When factors and asset-based lenders wouldn’t finance against receivables from a retailer in bankruptcy, Lapidus advised supplier clients to seek money up front before shipping goods. “We have been talking to our clients about reaching out to these retailers that they’re selling to that have a lot of financial uncertainties, saying, ‘You need to get paid up front,’” she said. “Because it’s just too much of a risk, and right now there’s so much risk in the industry that you don’t need any more risk as far as having to worry that you’re not going to get paid from the retailer.”
Meanwhile, suppliers are keeping tabs on how retailers are doing. If a buyer is suddenly not honoring payment terms, it might be time to cut them off. “Once you see a little bit of a blip in what should be on a normal terms and payments, I think that’s the key to monitoring it and making sure you don’t get burnt down the road,” said Ferrone.
One thing that can help assuage concerns is history.
Infor uses analytics to track the time it takes from invoice creation to approval and payment. By sharing this with banks and lending institutions, this data gives added insight into the likelihood of payment or disruptions such as order cancellations.
The firm’s network also verifies purchase orders, giving suppliers extra credibility as they apply for asset-based lending. Retailers can also put their weight behind a supplier to help them receive financing. “As a major retailer or brand, my credit worthiness is going to be stronger than this smaller supplier,” said Bryan Nella, head of content and thought leadership for Infor’s supply chain financing team. “So being able to step in and ensure that that supplier can get access to capital based on my credit rating and getting it within days is essential.”
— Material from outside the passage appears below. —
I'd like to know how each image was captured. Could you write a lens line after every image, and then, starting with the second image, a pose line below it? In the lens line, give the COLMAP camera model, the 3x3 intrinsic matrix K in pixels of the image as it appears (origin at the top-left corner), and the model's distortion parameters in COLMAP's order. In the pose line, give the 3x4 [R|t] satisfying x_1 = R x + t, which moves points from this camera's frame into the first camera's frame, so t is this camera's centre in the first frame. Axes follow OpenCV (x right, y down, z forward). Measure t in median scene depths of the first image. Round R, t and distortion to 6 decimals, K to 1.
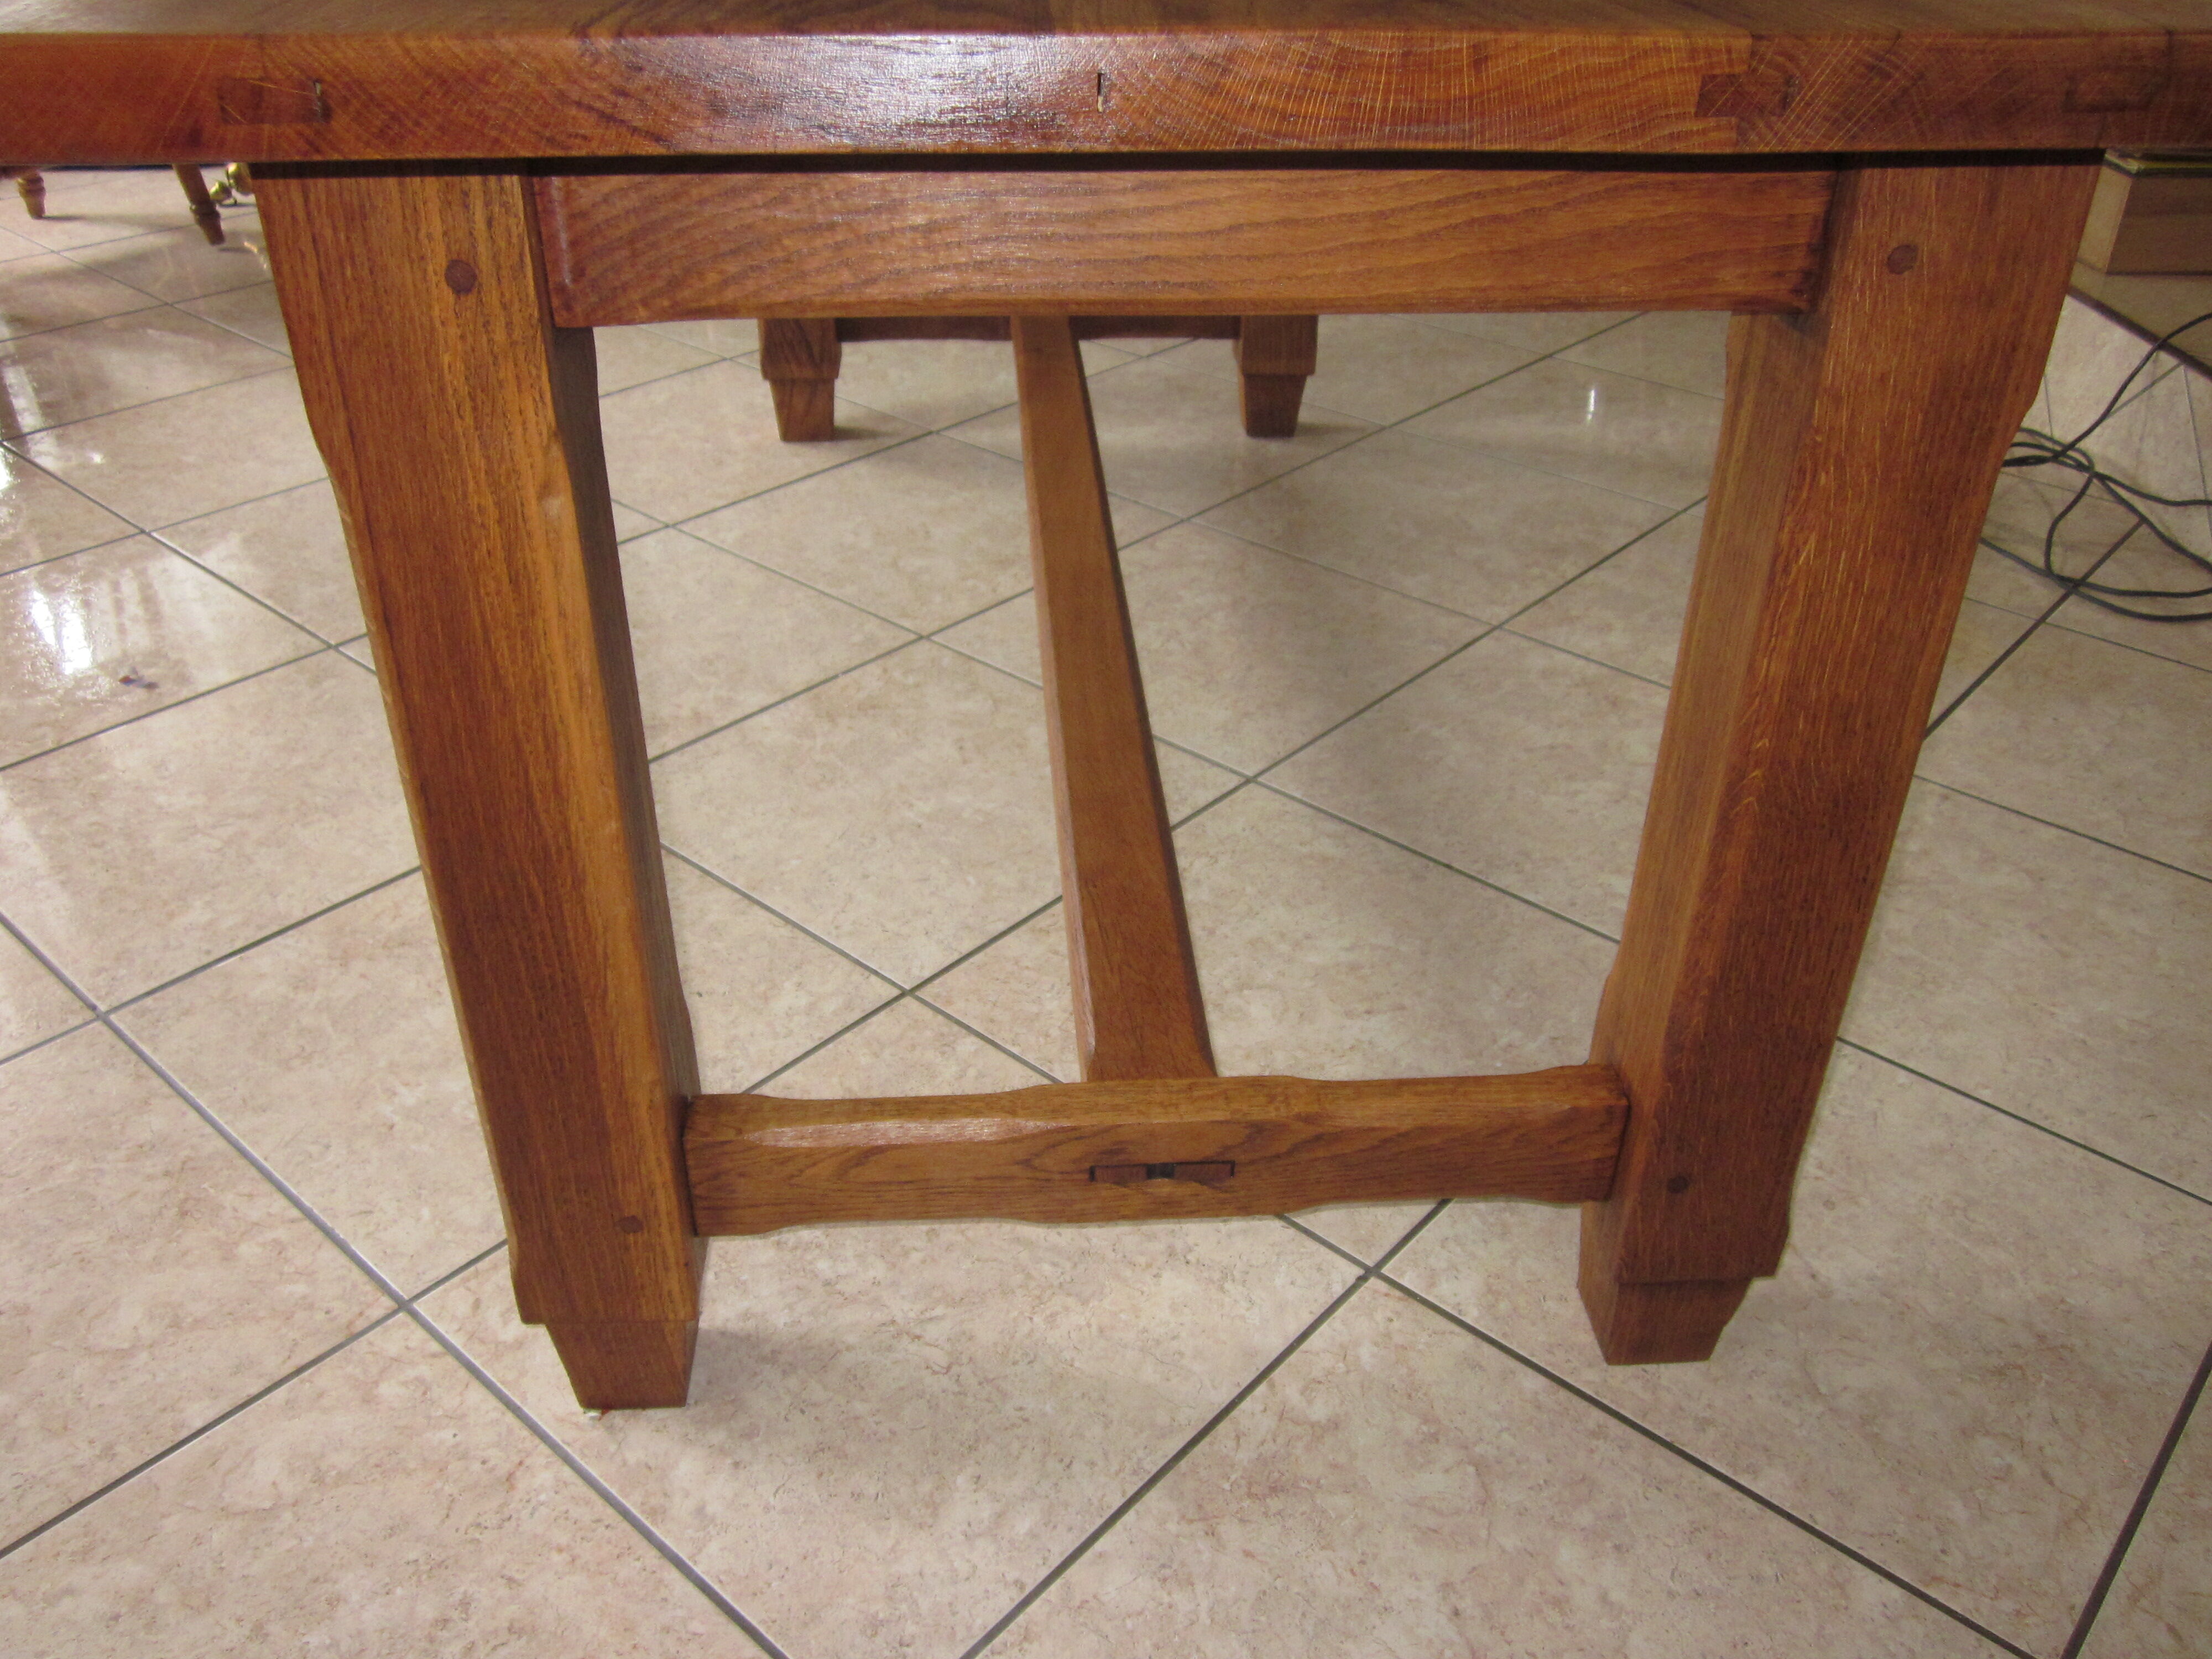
lens RADIAL K [[1837.5, 0, 1116.9], [0, 1837.5, 838.3], [0, 0, 1]] dist [-0.041112, 0.014125]
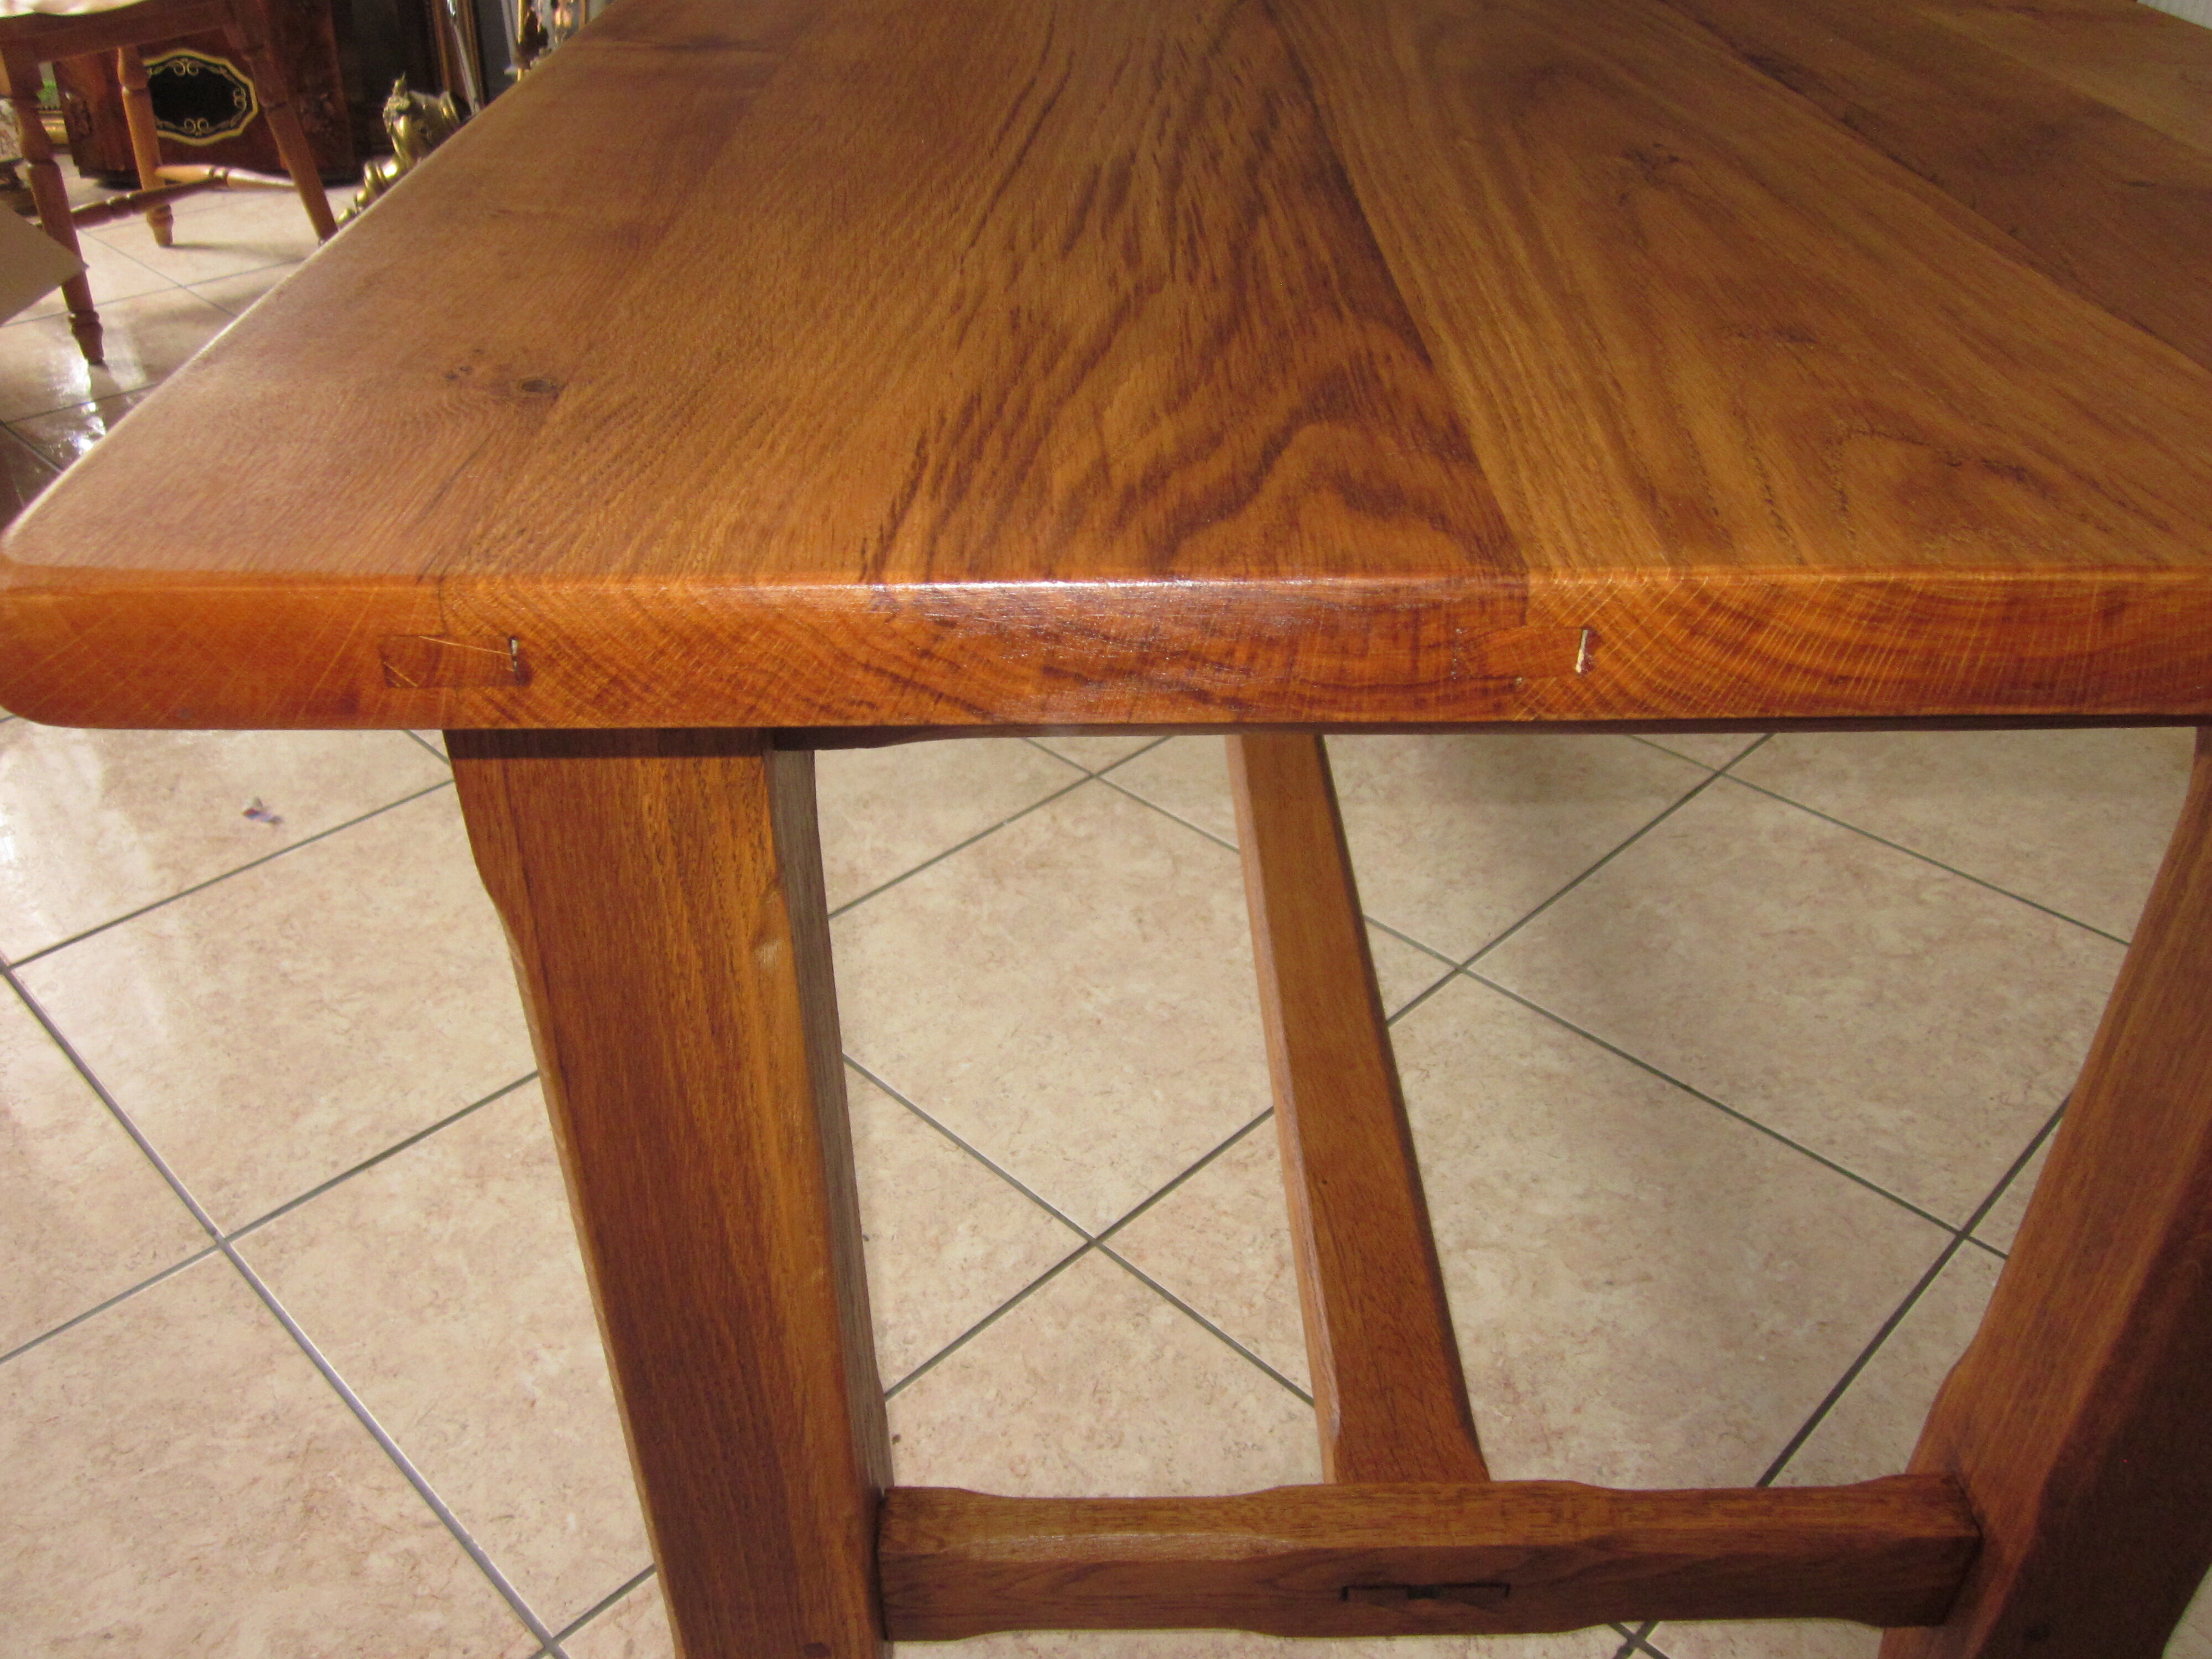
lens RADIAL K [[1837.5, 0, 1115.2], [0, 1837.5, 833.0], [0, 0, 1]] dist [-0.041112, 0.014125]
pose [[0.998292, 0.022438, -0.053937, -0.073922], [-0.021386, 0.999571, 0.019993, -0.168490], [0.054362, -0.018806, 0.998344, 0.129473]]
Mutually beneficial financing solutions are just another example of how buyers are rethinking their relationships with their suppliers. Amid extended payment terms, some companies are showing they value their partners by finding creative ways to support their factories.
“They know that their brand is only as strong as the quality of their goods, and the quality of their goods is only as strong as the quality of their suppliers,” said Schneider.